Data Science Specialization: Capstone Project

Uma Balakrishnan
April 21, 2016

Introduction

  • Main goal of the Capstone project is to analyze a large corpus of text documents to discover the structure of the data and how words are put together.
  • Project requires applying data science skills in the analysis of text data and Natural Language Processing (NLP).
  • The training data set for the project is downloaded from https://d396qusza40orc.cloudfront.net/dsscapstone/dataset/Coursera-SwiftKey.zip
  • The dataset consists of three corpus files (1. Twitter, 2. Blogs, 3. News) in four languages (German, US English, Finnish, and Russian).
  • My project, Shiny App and Presentation primarily focuses on the US English language.

Prediction Algorithm

  1. Download and extract the text files
  2. Choose each text file in English language for basic analysis
  3. Clean the corpus & perform basic exploratory analysis
  4. Sample data from each text file to perform analysis
  5. Build N-Gram model using RWeka package (NGramTokenizer) for sampled data
  6. Save unique unigram, bigram and trigram data along with their respective frequencies
  7. Construct predictive model to predict next possible words (I have used Kneser-Ney smoothing to predict next word)

Size of data file constructed using unigram, bigram and trigram is 64KB. Size of original data file is 563MB.
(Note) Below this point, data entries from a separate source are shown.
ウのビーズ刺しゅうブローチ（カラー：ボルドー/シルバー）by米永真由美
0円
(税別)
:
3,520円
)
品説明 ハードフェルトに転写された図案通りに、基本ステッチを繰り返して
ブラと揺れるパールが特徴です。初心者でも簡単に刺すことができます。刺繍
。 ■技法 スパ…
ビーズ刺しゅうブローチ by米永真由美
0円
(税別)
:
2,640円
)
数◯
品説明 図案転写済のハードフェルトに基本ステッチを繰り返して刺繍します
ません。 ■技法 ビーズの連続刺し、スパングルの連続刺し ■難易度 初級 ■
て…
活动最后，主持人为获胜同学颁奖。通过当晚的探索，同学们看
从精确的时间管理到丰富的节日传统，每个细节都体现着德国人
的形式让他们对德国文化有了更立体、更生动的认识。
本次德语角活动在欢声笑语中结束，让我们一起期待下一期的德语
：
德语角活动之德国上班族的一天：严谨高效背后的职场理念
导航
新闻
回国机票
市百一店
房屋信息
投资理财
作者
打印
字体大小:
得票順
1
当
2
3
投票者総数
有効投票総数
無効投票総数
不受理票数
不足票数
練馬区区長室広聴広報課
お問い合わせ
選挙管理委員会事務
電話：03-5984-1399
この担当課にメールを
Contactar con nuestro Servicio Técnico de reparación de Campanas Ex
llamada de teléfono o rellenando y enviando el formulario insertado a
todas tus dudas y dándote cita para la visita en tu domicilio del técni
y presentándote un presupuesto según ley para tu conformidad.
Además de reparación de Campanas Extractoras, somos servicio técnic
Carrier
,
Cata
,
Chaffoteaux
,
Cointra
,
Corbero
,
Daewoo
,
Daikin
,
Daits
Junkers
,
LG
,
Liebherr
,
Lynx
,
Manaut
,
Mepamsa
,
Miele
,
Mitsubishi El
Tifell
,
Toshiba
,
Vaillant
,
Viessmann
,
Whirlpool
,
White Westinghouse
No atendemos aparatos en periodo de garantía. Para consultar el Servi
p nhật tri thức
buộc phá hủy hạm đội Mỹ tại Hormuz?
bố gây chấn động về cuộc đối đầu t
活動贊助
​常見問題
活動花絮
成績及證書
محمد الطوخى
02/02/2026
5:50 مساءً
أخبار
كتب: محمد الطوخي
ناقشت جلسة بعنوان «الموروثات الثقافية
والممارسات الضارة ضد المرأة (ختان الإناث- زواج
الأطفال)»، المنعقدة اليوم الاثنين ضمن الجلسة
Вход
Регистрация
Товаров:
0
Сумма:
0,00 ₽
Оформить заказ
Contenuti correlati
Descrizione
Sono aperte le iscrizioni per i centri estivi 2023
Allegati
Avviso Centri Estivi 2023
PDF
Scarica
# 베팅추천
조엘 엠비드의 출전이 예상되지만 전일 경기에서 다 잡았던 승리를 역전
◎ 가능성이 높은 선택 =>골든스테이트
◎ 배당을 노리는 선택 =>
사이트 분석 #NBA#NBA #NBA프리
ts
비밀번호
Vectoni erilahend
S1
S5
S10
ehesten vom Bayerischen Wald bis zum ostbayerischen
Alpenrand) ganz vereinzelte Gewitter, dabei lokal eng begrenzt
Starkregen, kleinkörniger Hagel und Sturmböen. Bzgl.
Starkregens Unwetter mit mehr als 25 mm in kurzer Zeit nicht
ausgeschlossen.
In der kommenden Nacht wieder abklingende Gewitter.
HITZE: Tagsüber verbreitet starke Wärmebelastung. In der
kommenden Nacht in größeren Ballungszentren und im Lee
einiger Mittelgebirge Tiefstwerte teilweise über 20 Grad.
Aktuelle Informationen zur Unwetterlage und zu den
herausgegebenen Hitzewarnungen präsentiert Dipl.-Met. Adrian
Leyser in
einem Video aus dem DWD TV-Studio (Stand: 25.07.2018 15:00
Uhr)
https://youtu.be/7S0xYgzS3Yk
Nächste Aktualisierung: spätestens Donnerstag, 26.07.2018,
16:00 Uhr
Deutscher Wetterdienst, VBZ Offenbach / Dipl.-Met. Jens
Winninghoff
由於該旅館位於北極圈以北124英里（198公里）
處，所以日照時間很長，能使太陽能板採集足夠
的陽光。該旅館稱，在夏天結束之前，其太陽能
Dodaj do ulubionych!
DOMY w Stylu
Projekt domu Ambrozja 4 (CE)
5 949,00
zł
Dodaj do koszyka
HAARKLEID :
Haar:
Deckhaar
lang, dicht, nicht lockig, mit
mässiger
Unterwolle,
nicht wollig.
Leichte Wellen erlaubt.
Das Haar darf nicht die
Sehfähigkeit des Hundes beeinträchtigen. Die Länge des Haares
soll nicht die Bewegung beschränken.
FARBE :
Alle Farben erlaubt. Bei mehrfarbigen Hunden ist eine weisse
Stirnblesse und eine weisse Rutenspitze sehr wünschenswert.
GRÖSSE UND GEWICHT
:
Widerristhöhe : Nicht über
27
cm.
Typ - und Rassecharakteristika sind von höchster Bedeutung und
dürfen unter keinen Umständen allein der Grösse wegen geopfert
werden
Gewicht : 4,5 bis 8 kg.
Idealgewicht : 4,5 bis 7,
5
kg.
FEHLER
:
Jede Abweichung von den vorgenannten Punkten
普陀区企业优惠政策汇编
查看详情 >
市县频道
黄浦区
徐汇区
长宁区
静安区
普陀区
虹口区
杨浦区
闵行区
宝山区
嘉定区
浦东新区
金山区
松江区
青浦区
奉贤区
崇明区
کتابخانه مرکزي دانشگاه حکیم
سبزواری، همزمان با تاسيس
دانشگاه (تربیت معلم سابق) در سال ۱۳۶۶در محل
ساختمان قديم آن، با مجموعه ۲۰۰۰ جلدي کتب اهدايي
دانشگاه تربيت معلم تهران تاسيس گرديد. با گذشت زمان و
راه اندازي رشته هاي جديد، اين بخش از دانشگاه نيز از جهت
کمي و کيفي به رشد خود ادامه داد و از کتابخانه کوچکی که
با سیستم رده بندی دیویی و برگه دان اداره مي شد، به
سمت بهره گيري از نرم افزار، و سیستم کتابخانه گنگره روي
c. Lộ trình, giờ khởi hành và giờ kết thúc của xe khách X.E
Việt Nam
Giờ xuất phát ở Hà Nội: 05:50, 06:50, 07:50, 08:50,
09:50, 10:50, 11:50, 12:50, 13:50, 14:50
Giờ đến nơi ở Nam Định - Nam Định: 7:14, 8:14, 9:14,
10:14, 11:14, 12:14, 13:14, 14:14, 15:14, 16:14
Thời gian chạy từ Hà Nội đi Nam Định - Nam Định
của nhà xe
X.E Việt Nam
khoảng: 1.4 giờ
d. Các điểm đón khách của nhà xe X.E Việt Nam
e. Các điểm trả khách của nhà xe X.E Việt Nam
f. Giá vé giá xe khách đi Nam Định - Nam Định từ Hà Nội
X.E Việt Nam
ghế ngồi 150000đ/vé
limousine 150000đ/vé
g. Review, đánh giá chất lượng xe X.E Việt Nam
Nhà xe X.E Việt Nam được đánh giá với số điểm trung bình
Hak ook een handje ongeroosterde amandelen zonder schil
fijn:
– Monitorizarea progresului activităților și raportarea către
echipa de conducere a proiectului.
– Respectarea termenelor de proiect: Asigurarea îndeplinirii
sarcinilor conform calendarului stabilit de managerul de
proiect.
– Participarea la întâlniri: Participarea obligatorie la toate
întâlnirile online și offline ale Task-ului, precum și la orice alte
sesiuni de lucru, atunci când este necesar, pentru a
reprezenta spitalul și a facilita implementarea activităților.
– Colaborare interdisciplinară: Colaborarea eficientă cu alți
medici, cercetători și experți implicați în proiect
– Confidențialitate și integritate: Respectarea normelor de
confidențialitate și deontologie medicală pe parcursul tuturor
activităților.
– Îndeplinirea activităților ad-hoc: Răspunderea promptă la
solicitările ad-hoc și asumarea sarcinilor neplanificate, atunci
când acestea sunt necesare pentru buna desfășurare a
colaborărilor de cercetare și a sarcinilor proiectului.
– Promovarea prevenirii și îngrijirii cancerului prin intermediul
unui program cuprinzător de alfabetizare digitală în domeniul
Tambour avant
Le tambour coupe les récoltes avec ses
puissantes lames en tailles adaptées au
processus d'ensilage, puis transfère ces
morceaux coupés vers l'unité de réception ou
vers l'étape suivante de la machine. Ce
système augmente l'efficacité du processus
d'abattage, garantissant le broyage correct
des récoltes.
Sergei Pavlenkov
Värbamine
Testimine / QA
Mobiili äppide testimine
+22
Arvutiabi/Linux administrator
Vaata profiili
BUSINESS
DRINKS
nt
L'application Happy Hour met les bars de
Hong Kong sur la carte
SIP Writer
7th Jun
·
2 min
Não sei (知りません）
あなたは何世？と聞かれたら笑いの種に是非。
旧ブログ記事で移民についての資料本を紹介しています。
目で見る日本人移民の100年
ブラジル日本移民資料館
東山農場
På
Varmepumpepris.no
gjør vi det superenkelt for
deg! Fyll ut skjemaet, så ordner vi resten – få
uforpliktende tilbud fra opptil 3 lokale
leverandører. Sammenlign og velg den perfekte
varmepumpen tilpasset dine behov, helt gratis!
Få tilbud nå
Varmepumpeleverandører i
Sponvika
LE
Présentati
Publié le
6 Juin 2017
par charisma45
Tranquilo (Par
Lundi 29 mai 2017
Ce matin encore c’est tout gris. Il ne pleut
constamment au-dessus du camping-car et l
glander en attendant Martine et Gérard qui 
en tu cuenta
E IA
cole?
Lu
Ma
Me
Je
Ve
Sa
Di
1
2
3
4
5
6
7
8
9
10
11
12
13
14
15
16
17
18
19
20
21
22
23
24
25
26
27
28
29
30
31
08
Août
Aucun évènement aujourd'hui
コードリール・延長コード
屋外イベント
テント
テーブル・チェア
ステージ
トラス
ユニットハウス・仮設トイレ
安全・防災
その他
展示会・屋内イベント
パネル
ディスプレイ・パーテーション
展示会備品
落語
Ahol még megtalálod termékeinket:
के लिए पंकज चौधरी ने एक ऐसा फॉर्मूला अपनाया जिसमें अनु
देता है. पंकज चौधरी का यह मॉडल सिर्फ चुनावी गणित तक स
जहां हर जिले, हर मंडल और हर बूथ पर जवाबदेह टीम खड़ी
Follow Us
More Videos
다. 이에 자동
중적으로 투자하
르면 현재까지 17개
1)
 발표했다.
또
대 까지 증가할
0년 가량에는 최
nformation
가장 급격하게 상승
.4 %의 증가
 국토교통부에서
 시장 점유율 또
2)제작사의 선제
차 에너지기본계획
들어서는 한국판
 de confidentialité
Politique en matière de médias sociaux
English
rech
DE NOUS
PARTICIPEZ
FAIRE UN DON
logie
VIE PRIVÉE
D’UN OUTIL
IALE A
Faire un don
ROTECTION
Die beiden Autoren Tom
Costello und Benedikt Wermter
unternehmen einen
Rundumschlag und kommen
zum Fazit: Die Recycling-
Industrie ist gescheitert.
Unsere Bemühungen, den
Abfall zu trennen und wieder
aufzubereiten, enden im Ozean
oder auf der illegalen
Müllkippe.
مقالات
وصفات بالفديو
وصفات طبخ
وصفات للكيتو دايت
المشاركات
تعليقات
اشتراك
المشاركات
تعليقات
Shiny App for Word Prediction

  • Shiny App for this project consists of 2 tabs
    (resides on the “shinyapps.io” server)
    1. Prediction of Next Word
      @ In this user input words has to be completed with prediction.
      @ User input passes into the prediction algorithm, which cleans the input and look into trigram, bigram and unigram data frames, respectively in order for the frequently predicted words.
      @ Frequently used three words are displayed on the GUI.
    2. Project Overview
      @ Describes main goal of the project.

User's Guide

  • Shiny App can be accessed from
    https://umaram08.shinyapps.io/Shiny-Capstone/
  • Type a word / sentence in English where it says “Input your Text here:”; If a prediction is found, next 3 possible words are displayed; If not found, “Please Input Text for Possible Predictions” will be displayed as default.
  • Due to the size of laptop memory, Shiny app has been created with small training set sampled from given three different text files (RData for this Shiny app consists of unique 2568 Unigrams, 2399 Bigrams and 277 Trigrams).